(RECORDS FOR THE TASK begins)
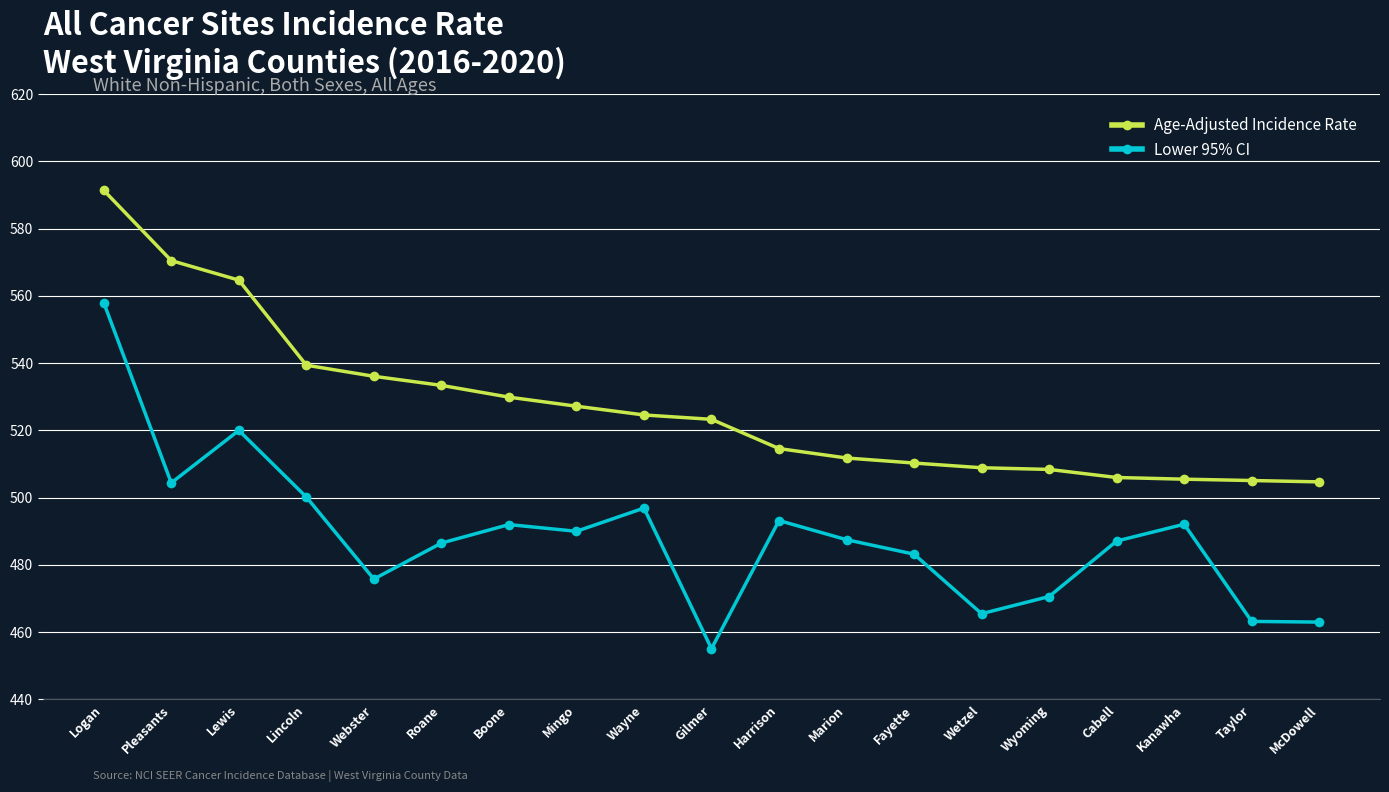

Where is the first local minimum for Lower 95% CI?

Pleasants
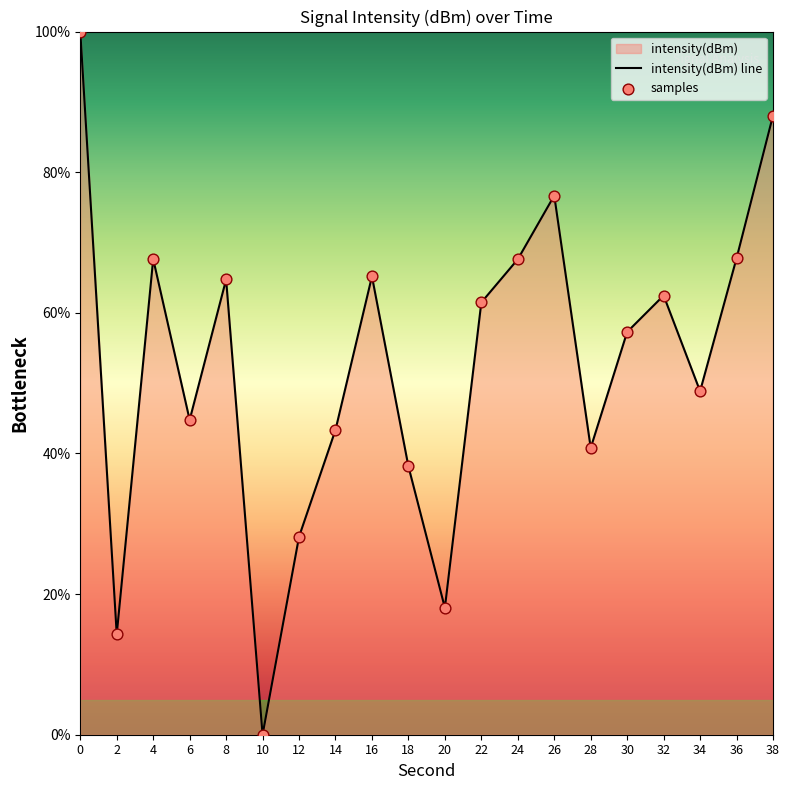

Which series contains the lowest Y value?

intensity(dBm) line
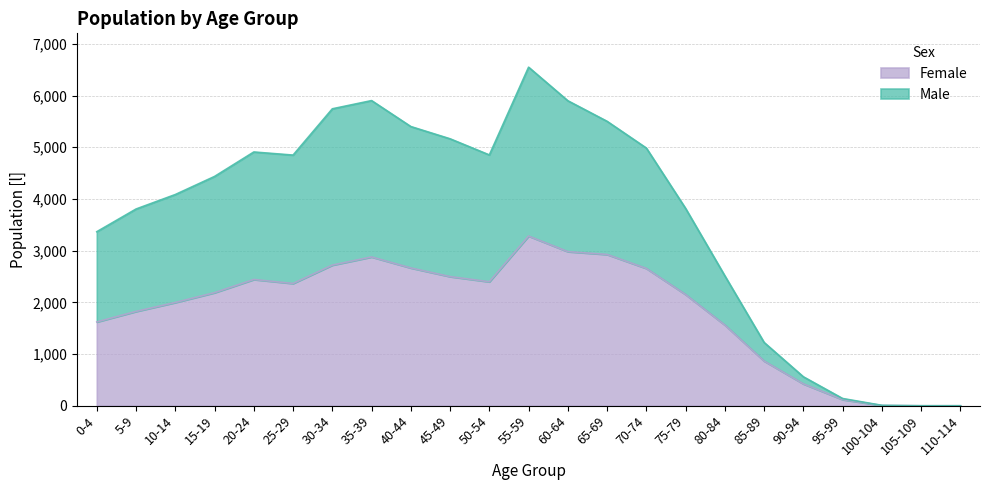

Rank the series by their maximum value, from lowest to highest.

Female, Male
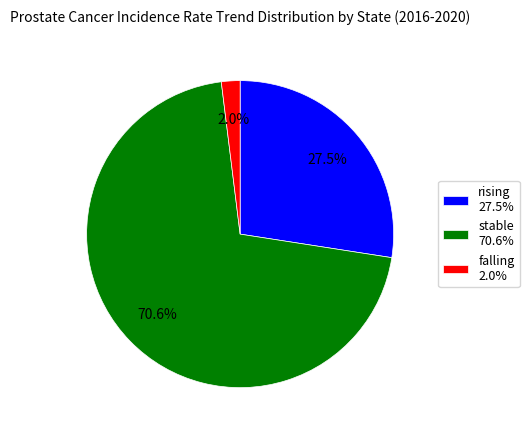

Which has a higher value, falling 2.0% or rising 27.5%?

rising 27.5%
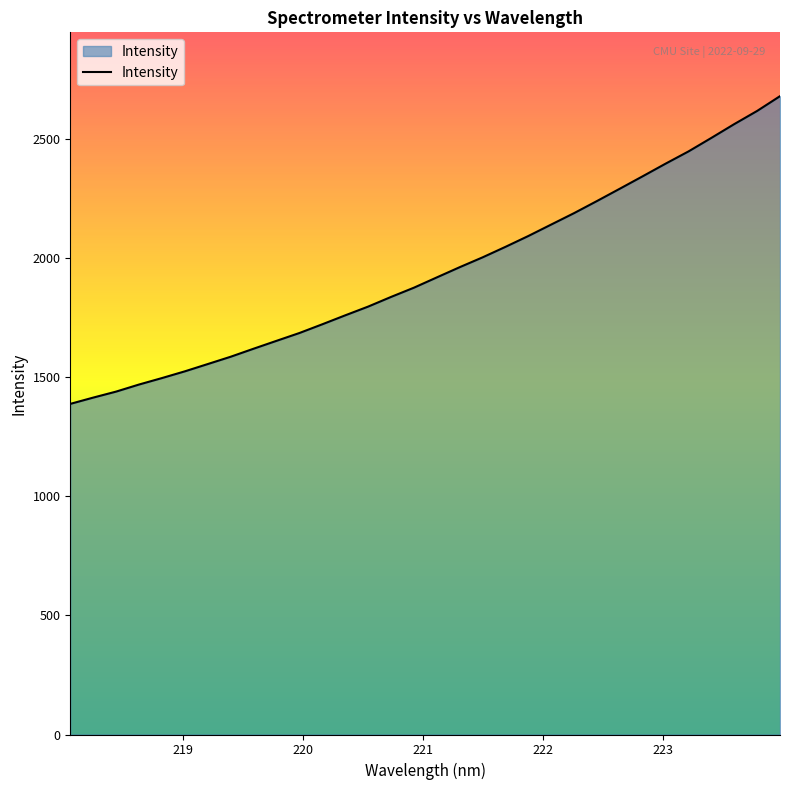

What is the sum of all values?

62261.3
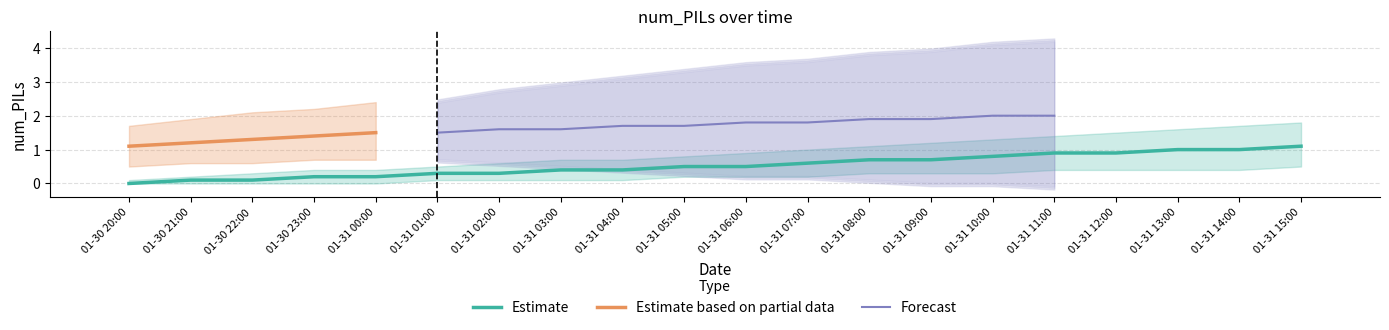

At how many categories does at least one series exceed 0?

20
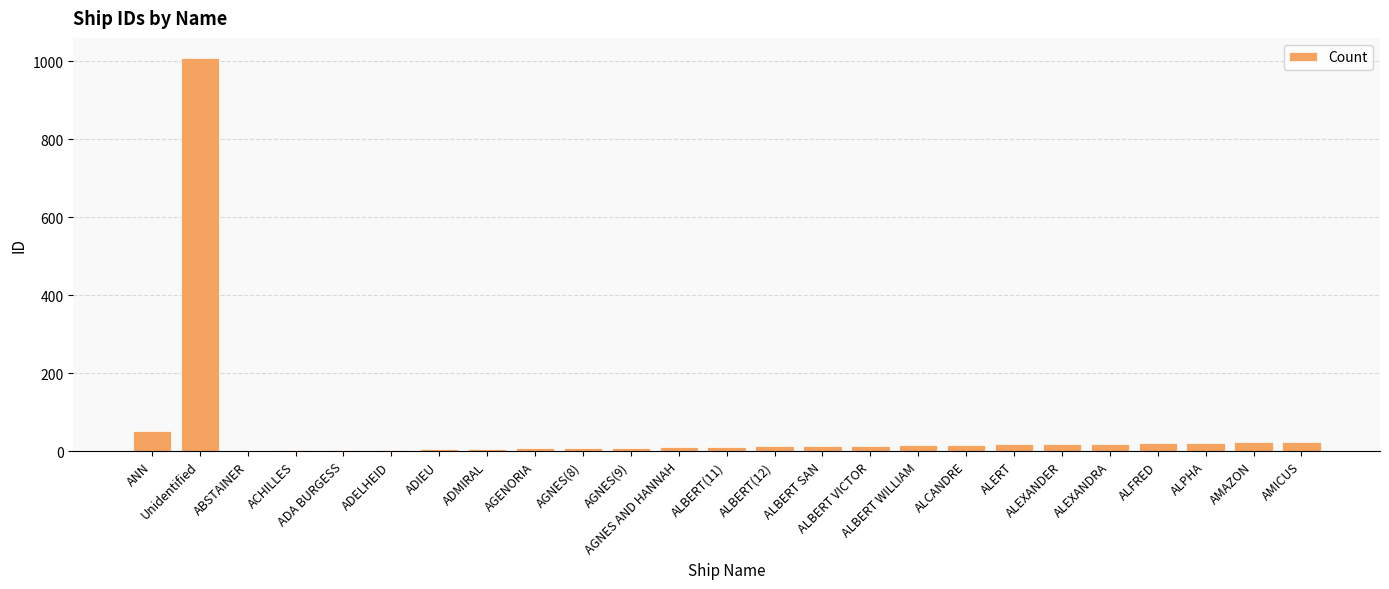

What is the ratio of the value at ALBERT SAN to the value at ADIEU?

2.6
(RECORDS FOR THE TASK ends)
• [WHAT YOU SHOULD DO] Please rewrite the rows above without the pictures, swapping every "series" for "data set" and keeping everything else the same.

• [SOLUTION FOR THIS EXERCISE]
Where is the first local minimum for Lower 95% CI?

Pleasants

Which data set contains the lowest Y value?

intensity(dBm) line

Rank the data set by their maximum value, from lowest to highest.

Female, Male

Which has a higher value, falling 2.0% or rising 27.5%?

rising 27.5%

What is the sum of all values?

62261.3

At how many categories does at least one data set exceed 0?

20

What is the ratio of the value at ALBERT SAN to the value at ADIEU?

2.6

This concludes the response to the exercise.